§ Questions to answer:
[a] Answer these questions from the passage about breathing:
(i) What did the nurse say aloud while taking vitals and making notes?
(ii) Whom did the writer tell the story to shortly after the friend shared it?
(iii) What is the title of the post the writer urges readers to go read?
[b] Transcribe the passage about breathing from "That’s not my" to "a deep breath.", keeping every word and mark unchanged.

§ Document passage:
- Opening Delimiter -

It’s been over a year and a half since my dearfriend had her out-patient procedure. The one that gave us the words that we go back to and use with each other so much.
She went in to have the procedure and was put under anesthesia. She doesn’t remember a thing until she started waking up. She was in some sort of recovery room and hadn’t come fully to yet. The nurse was doing things to take care of her and encouraging a person named Shirley at the same time. As the nurse took vitals and made notes, she continued to say aloud, “Breathe, Shirley. You can do it. Breathe.”
My dearfriend, in her semi-conscious state, felt awful for this other lady in the room who was having a very difficult time in recovery. After all, Shirley wasn’t even breathing.
And then, as she came to even more, it hit her. The nurse was talking to her.
Only her name isn’t Shirley.
The story is a lot funnier when she tells it. (Especially the way she says, “So then I asked the nurse, ‘Are you talking to ME?'”) But most things are. She can take those everyday mundane and even hard things and have us both laughing over them by the end of the story.
I love having folks like that in my posse. Don’t you?
We have laughed and laughed over that one. There she was feeling bad for poor Shirley who wasn’t breathing well enough on her own, and turns out it was her.
Oh me. Y’all hang on, I gotta wipe my eyes from laughing so hard.
I told my Mama this story shortly after my friend shared it. We had a good chuckle over it ourselves.
And then came Mama’s HospitalStay, the one where she was on a vent and many of our days consisted with them attempting to take her off the machine that was helping her breathe. I found myself saying on more than one occasion, “Breathe Shirley. Breathe.”
That’s not my Mama’s name either, but I was hoping deep inside, beneath where she was resting so peacefully, that maybe it would stir a giggle and she’d remember and be able to breathe on her own again.
And maybe, just maybe, like my dearfriend, I was the one who needed to be reminded to breathe. Sometimes in the midst of hard times and stress and anxiety-filled days and nights, we tend to forget to do just that, don’t we? And we need to be reminded. To stop. And take a deep breath.
I have another sisterfriend who writes and shares stories about “finding balance and grace in the midst of life,” over at Centering Down. I am blessed that I get to share stories both on-line and off with her. She has a calming spirit, and she knows all about breathing. As a matter of fact, she has published her 100th post, and it is about breathing. Y’all take a minute and go read “Calming Anxiety with Breathing Techniques.” It’s good stuff, and I can attest to the fact that breathing does help with anxiety and stress. I just have to be reminded sometimes.

- Closing Delimiter -

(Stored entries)
- Opening Delimiter -

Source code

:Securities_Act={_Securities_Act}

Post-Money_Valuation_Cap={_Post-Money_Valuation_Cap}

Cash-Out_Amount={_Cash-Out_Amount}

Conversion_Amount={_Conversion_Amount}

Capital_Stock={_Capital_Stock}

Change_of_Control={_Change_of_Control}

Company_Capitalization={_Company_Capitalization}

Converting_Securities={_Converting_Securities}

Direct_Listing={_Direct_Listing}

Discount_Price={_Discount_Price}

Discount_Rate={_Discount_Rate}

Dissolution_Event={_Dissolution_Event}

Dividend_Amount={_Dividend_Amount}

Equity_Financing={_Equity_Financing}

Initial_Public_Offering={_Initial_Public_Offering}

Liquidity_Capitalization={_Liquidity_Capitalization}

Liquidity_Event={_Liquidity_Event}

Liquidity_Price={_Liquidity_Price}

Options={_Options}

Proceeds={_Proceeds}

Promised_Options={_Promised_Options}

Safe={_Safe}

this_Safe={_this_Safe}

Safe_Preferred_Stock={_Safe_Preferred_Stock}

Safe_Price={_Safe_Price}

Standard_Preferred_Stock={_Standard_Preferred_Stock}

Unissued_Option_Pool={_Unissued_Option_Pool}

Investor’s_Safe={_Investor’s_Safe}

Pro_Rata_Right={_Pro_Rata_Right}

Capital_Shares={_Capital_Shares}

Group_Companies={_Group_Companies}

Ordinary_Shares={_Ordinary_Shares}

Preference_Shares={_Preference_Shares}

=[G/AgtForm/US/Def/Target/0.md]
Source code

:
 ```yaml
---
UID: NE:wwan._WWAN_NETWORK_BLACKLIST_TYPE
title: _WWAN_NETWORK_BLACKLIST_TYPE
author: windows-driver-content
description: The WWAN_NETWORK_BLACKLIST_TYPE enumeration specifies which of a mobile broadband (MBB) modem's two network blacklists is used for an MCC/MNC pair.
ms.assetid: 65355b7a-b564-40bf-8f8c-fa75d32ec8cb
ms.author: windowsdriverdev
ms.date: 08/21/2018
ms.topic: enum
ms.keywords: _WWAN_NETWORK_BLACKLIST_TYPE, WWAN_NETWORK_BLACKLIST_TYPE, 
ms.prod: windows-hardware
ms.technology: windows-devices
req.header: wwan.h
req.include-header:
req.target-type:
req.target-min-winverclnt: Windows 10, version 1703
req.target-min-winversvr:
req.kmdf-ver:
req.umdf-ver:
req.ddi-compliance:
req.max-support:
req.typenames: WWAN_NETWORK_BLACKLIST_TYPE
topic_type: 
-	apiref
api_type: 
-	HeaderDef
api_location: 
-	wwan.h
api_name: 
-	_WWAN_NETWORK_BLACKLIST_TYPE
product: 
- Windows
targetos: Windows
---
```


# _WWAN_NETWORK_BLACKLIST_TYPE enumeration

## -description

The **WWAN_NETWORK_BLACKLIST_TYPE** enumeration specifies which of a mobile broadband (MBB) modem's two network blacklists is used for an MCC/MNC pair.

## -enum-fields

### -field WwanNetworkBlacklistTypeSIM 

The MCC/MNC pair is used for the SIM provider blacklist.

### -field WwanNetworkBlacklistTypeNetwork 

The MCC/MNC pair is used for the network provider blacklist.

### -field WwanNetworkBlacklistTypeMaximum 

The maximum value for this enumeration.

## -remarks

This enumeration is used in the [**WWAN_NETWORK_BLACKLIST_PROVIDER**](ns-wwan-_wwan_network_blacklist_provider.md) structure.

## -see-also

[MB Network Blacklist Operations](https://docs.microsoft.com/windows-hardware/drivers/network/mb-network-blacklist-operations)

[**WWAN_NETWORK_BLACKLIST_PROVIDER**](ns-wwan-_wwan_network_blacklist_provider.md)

- Closing Delimiter -

§ Answers for the tasks:
[a]
(i) "Breathe, Shirley. You can do it. Breathe."
(ii) The writer's Mama.
(iii) "Calming Anxiety with Breathing Techniques."

[b]
That’s not my Mama’s name either, but I was hoping deep inside, beneath where she was resting so peacefully, that maybe it would stir a giggle and she’d remember and be able to breathe on her own again.
And maybe, just maybe, like my dearfriend, I was the one who needed to be reminded to breathe. Sometimes in the midst of hard times and stress and anxiety-filled days and nights, we tend to forget to do just that, don’t we? And we need to be reminded. To stop. And take a deep breath.